TRECHO DO TEXTO:
O Furacão Milton, uma das tempestades mais poderosas desta temporada, está varrendo regiões com ventos intensos e causando estragos por onde passa, e países como os Estados Unidos já se mostram muito bem preparados para lidar com seus impactos. No entanto, essa prontidão internacional traz à tona uma reflexão sobre o Brasil: estamos realmente prontos para enfrentar eventos climáticos extremos? Embora o Brasil não esteja na rota direta de furacões, a frequência crescente de desastres naturais, como enchentes, queimadas e secas, mostra que ainda precisamos avançar no planejamento e na resposta rápida a crises ambientais.
Atualmente, mais da metade (55%) do território do Brasil está afetada por queimadas. De acordo com a Confederação Nacional de Municípios (CNM), praticamente 10% dos municípios brasileiros estão em situação de emergência ou calamidade em razão dessa crise climática e ambiental. O desafio, então, vai além da natureza, exigir uma articulação eficiente entre governos e instituições para proteger vidas, mitigar os impactos e garantir uma resposta rápida e coordenada diante das crises ambientais que são cada vez mais frequentes.

DADOS BRUTOS:
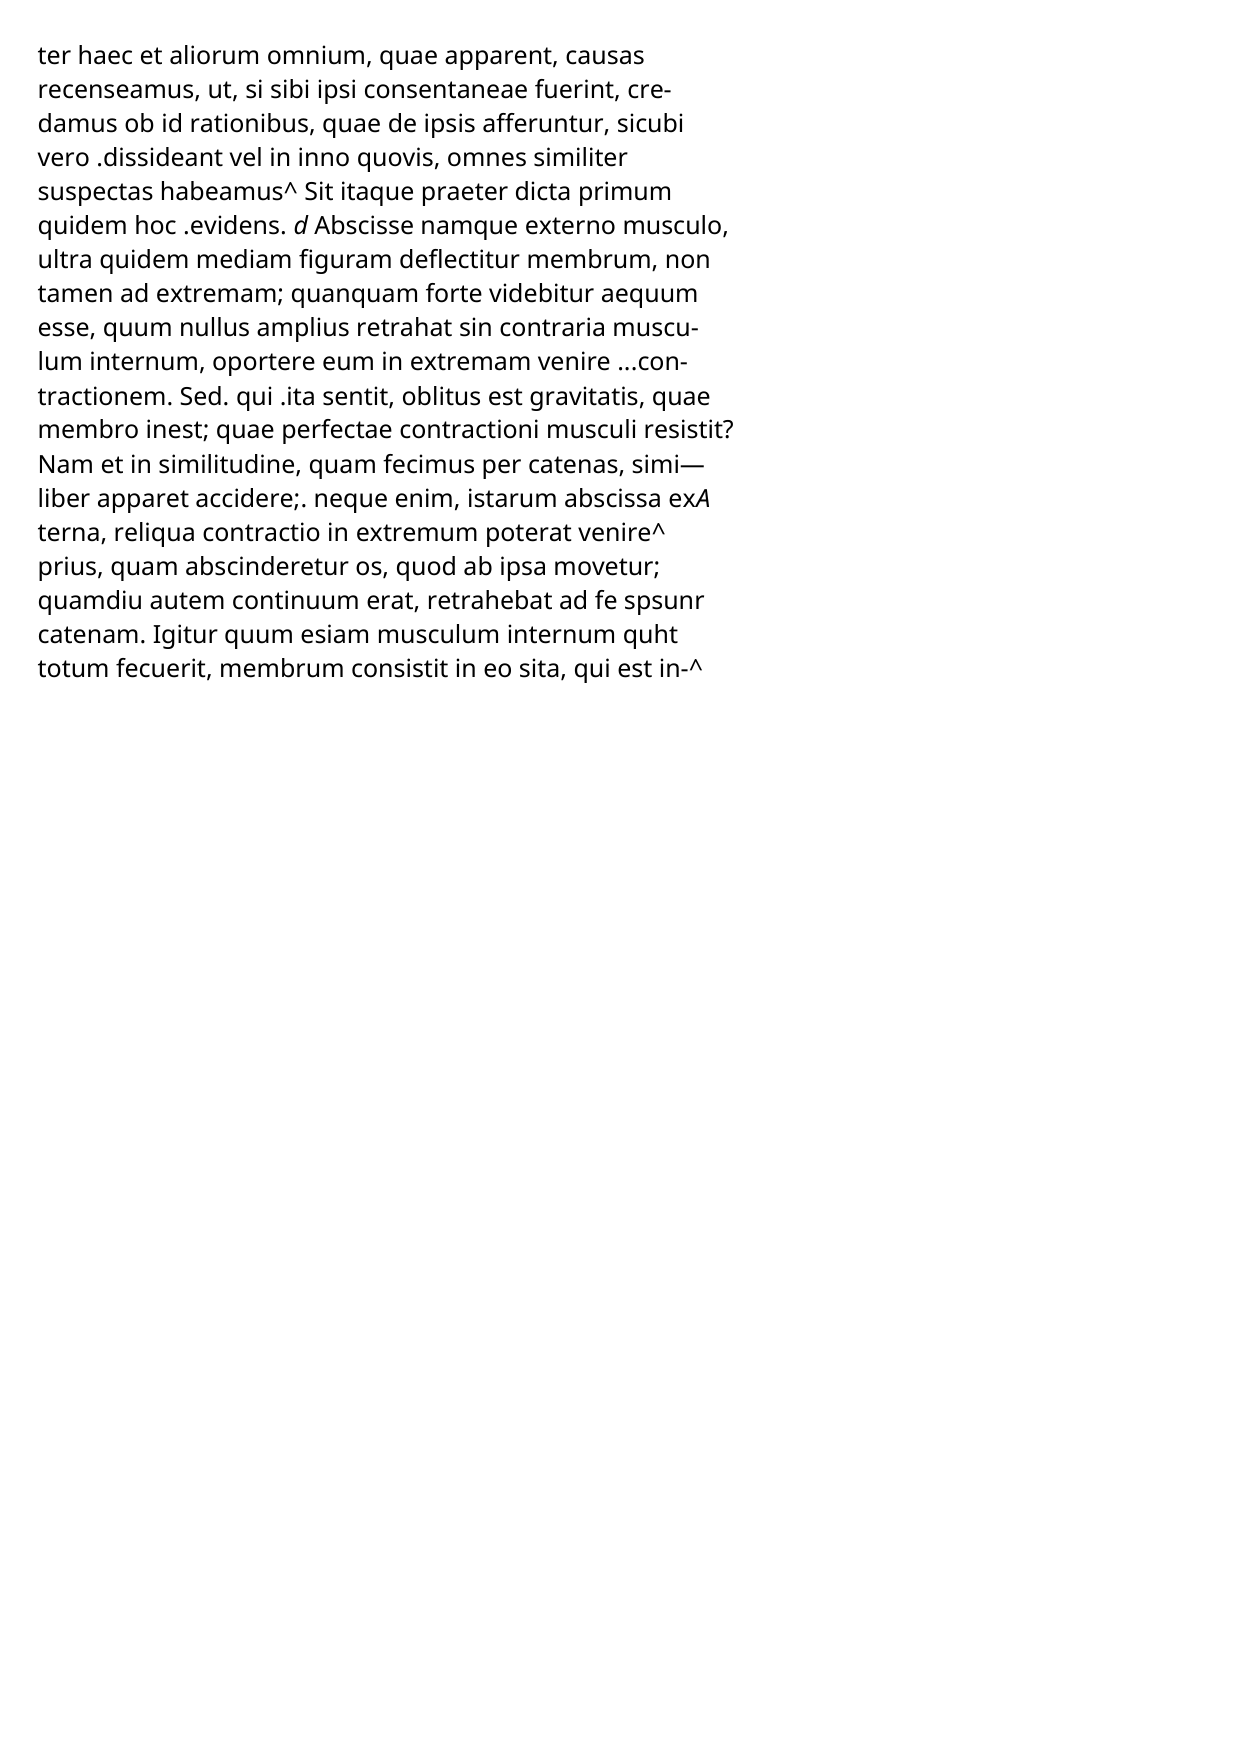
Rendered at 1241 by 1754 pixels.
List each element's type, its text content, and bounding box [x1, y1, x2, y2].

text ter haec et aliorum omnium, quae apparent, causas recenseamus, ut, si sibi ipsi consentaneae fuerint, cre- damus ob id rationibus, quae de ipsis afferuntur, sicubi vero .dissideant vel in inno quovis, omnes similiter suspectas habeamus^ Sit itaque praeter dicta primum quidem hoc .evidens. d Abscisse namque externo musculo, ultra quidem mediam figuram deflectitur membrum, non tamen ad extremam; quanquam forte videbitur aequum esse, quum nullus amplius retrahat sin contraria muscu- lum internum, oportere eum in extremam venire ...con- tractionem. Sed. qui .ita sentit, oblitus est gravitatis, quae membro inest; quae perfectae contractioni musculi resistit? Nam et in similitudine, quam fecimus per catenas, simi— liber apparet accidere;. neque enim, istarum abscissa exA terna, reliqua contractio in extremum poterat venire^ prius, quam abscinderetur os, quod ab ipsa movetur; quamdiu autem continuum erat, retrahebat ad fe spsunr catenam. Igitur quum esiam musculum internum quht totum fecuerit, membrum consistit in eo sita, qui est in-^ [37, 37, 1203, 685]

OBJETIVO: Transcreva na íntegra o texto sobre o Furacão Milton e o preparo do Brasil para eventos climáticos extremos, sem alterar nenhuma palavra nem a pontuação.

RESULTADO DA TAREFA:
O Furacão Milton, uma das tempestades mais poderosas desta temporada, está varrendo regiões com ventos intensos e causando estragos por onde passa, e países como os Estados Unidos já se mostram muito bem preparados para lidar com seus impactos. No entanto, essa prontidão internacional traz à tona uma reflexão sobre o Brasil: estamos realmente prontos para enfrentar eventos climáticos extremos? Embora o Brasil não esteja na rota direta de furacões, a frequência crescente de desastres naturais, como enchentes, queimadas e secas, mostra que ainda precisamos avançar no planejamento e na resposta rápida a crises ambientais.
Atualmente, mais da metade (55%) do território do Brasil está afetada por queimadas. De acordo com a Confederação Nacional de Municípios (CNM), praticamente 10% dos municípios brasileiros estão em situação de emergência ou calamidade em razão dessa crise climática e ambiental. O desafio, então, vai além da natureza, exigir uma articulação eficiente entre governos e instituições para proteger vidas, mitigar os impactos e garantir uma resposta rápida e coordenada diante das crises ambientais que são cada vez mais frequentes.